TAREA A>
Vuelve a escribir, sin cambiar nada, el pasaje del fragmento sobre José que va de "Hace falta dar" a "lejos de casa.".
TAREA B>
Indica si cada afirmación concuerda con el fragmento sobre José. Responde sí o no y cita literalmente las palabras del fragmento que lo deciden: (i) José fue enviado al servicio de Putifar, lejos de su casa. (ii) La esposa de Putifar aceptó el rechazo sin acusar a José. (iii) José no tenía hermanos.

FRAGMENTO PROPORCIONADO>
•••

Hace falta dar algunas notas biográficas sobre este José. Desde pequeño se vio dotado de dones especiales, ganándose la preferencia a los ojos de su padre sobre un montón de hermanos. Esto levantó la envidia y el resentimiento de la fraternidad (que probablemente consideró a José una violación del principio de que todos los hombres fueron creados iguales) y se las arreglaron para restaurar la paridad en la mediocridad poniéndole fuera de la circulación. Mediante un artificio taimado fue enviado al servicio de Putifar, un personaje importante de Egipto, muy lejos de casa.

Alguien tan inteligente no podía pasar inadvertido. Rápidamente ascendió a patrón jefe de las propiedades de Putifar. En este momento su carrera casi quedó cortada por la perfidia de una mujer: la esposa de Putifar (probablemente una doméstica que fue “malinterpretada” por su esposa) intentó seducirle, fue rechazada y, como mujer desdeñada, le incriminó por ello. Putifar arrojó a José a la cárcel.

•••

INFORMACIÓN PROPORCIONADA>
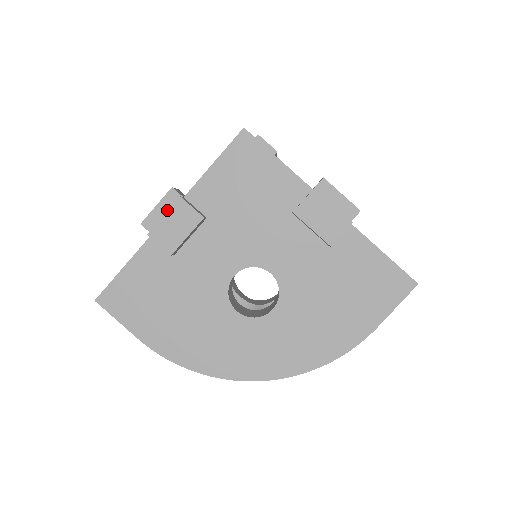
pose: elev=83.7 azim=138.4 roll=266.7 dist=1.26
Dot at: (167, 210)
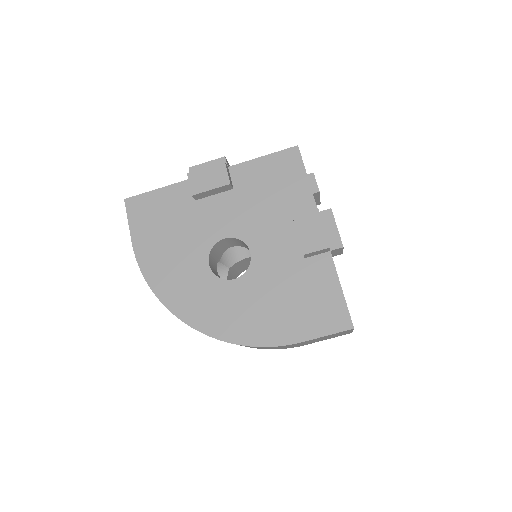
Dot at: occluded
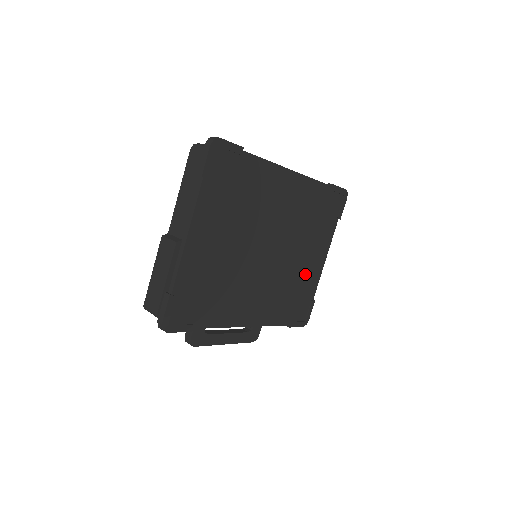
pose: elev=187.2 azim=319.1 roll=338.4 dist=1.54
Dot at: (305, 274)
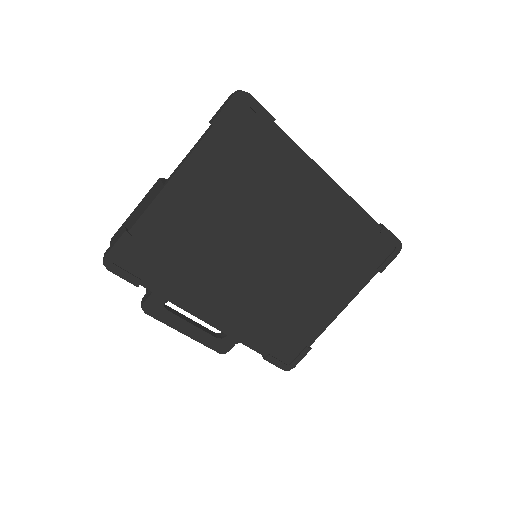
Dot at: (309, 310)
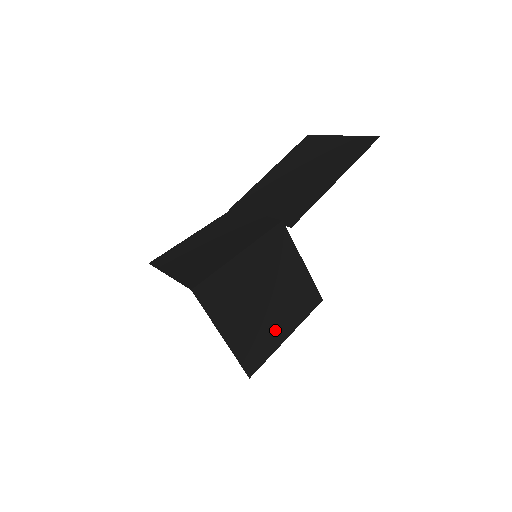
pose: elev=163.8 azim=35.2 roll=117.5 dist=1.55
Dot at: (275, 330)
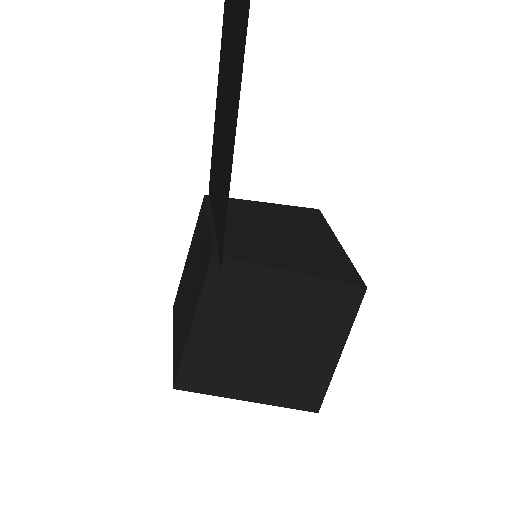
Dot at: (314, 360)
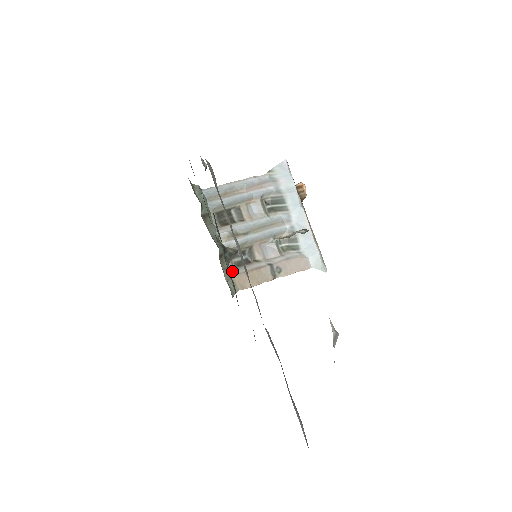
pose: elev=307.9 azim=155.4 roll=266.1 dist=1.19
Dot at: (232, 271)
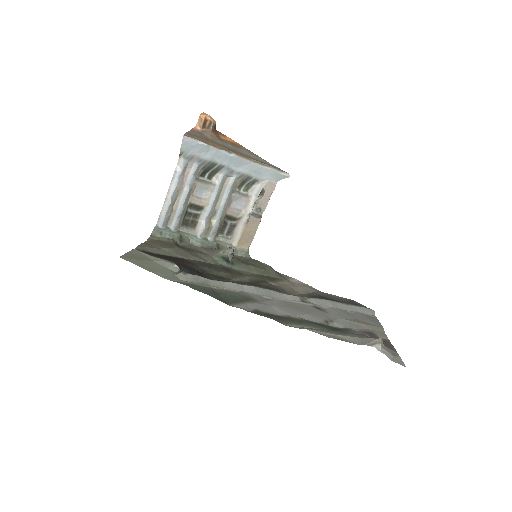
Dot at: (232, 243)
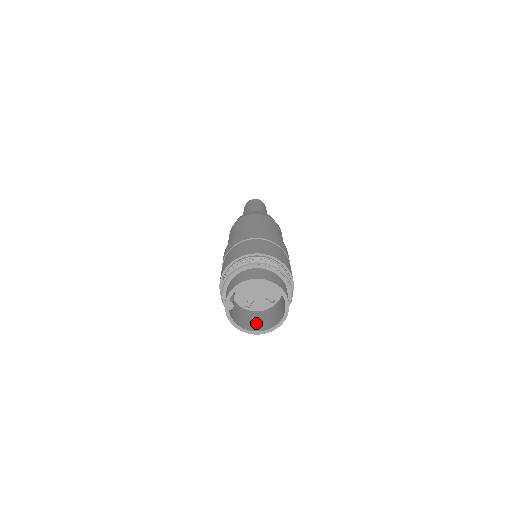
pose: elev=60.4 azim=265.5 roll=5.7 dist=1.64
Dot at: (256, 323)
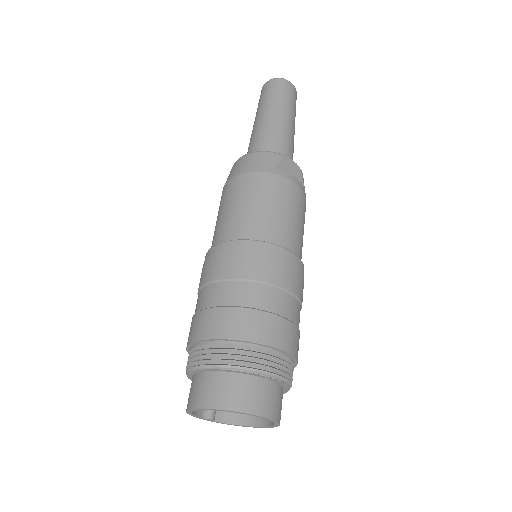
Dot at: occluded
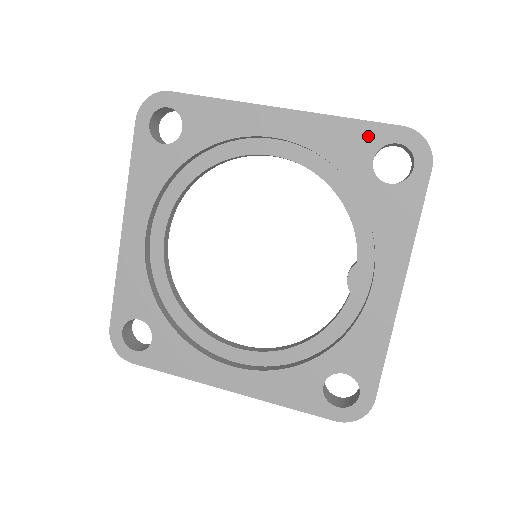
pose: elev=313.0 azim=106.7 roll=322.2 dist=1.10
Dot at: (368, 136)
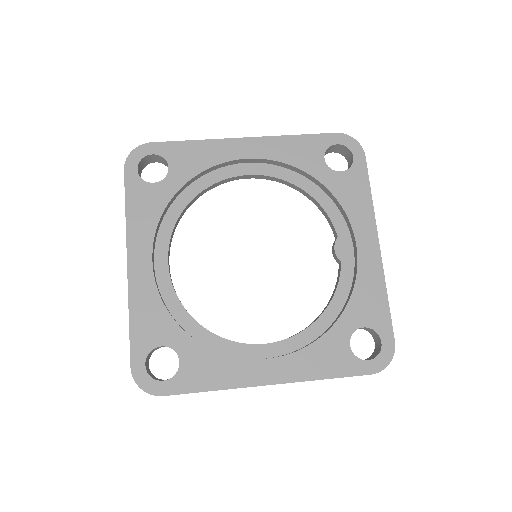
Dot at: (315, 144)
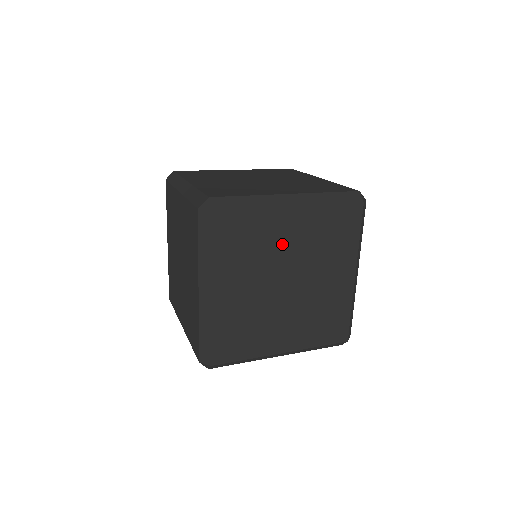
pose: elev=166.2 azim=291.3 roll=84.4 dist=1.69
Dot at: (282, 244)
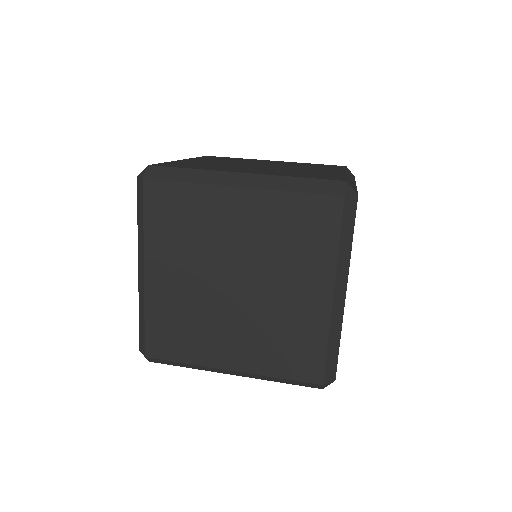
Dot at: (227, 232)
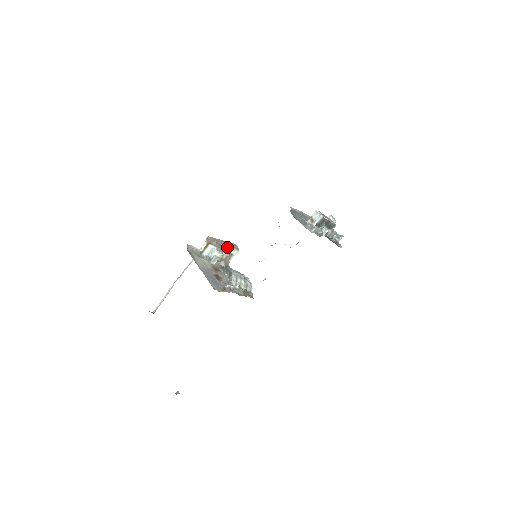
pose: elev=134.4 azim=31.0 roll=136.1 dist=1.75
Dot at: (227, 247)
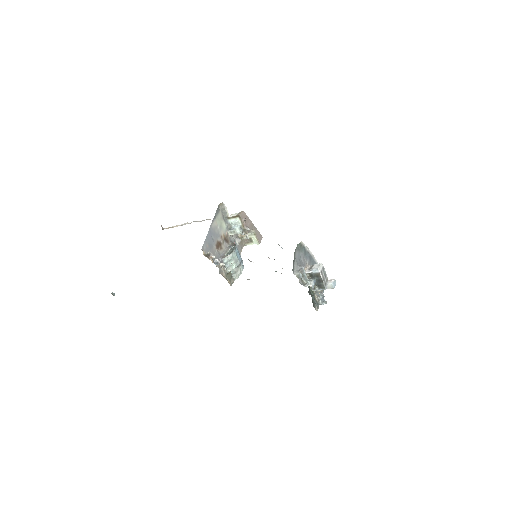
Dot at: (253, 232)
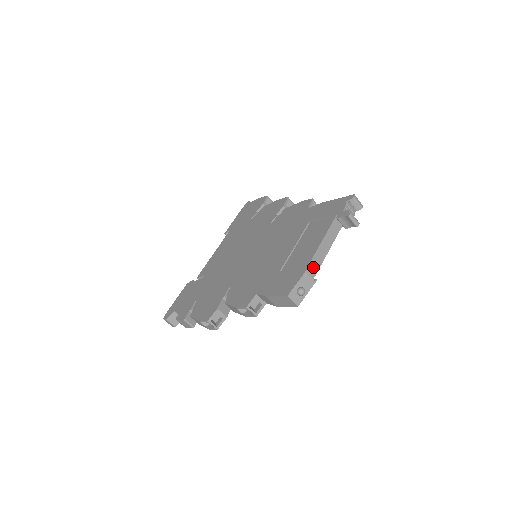
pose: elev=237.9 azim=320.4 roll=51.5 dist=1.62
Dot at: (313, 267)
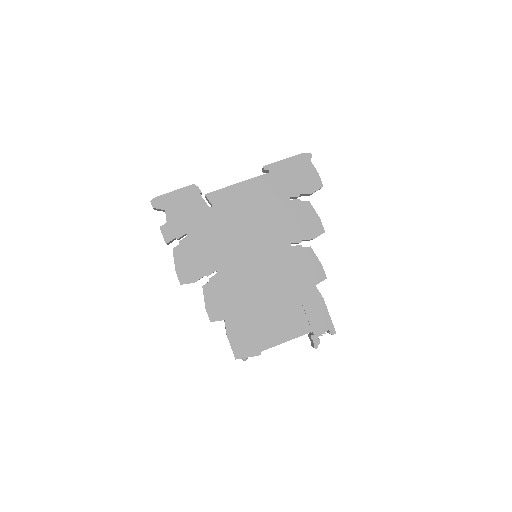
Dot at: (266, 349)
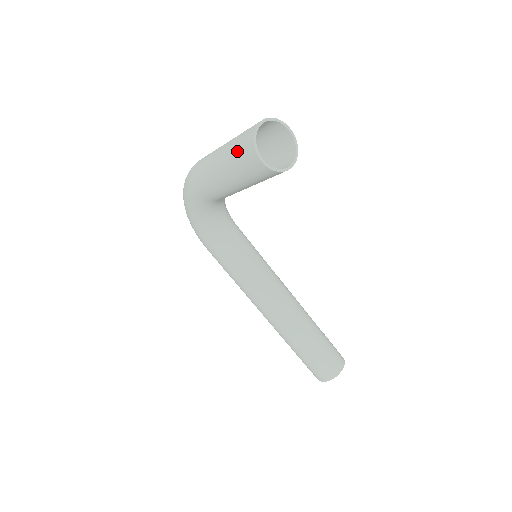
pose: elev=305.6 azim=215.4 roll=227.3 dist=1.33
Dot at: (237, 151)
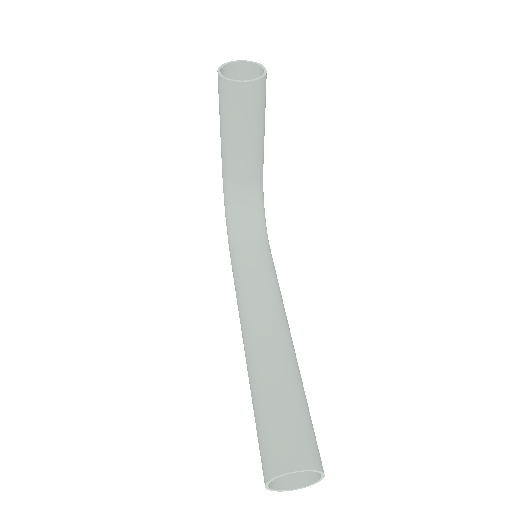
Dot at: occluded
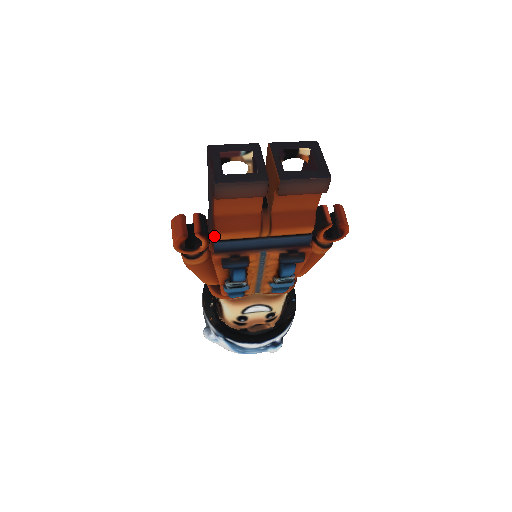
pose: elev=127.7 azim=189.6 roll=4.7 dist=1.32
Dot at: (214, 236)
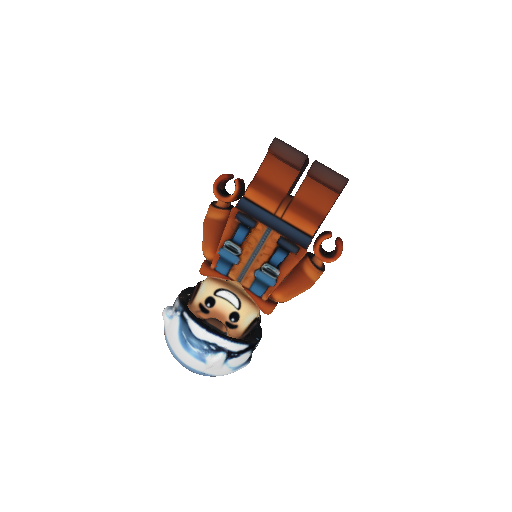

•••

RESPUESTA COMPLETA A>
Hace falta dar algunas notas biográficas sobre este José. Desde pequeño se vio dotado de dones especiales, ganándose la preferencia a los ojos de su padre sobre un montón de hermanos. Esto levantó la envidia y el resentimiento de la fraternidad (que probablemente consideró a José una violación del principio de que todos los hombres fueron creados iguales) y se las arreglaron para restaurar la paridad en la mediocridad poniéndole fuera de la circulación. Mediante un artificio taimado fue enviado al servicio de Putifar, un personaje importante de Egipto, muy lejos de casa.

RESPUESTA COMPLETA B>
(i) Sí: "fue enviado al servicio de Putifar, un personaje importante de Egipto, muy lejos de casa".
(ii) No: "fue rechazada y, como mujer desdeñada, le incriminó por ello".
(iii) No: "ganándose la preferencia a los ojos de su padre sobre un montón de hermanos".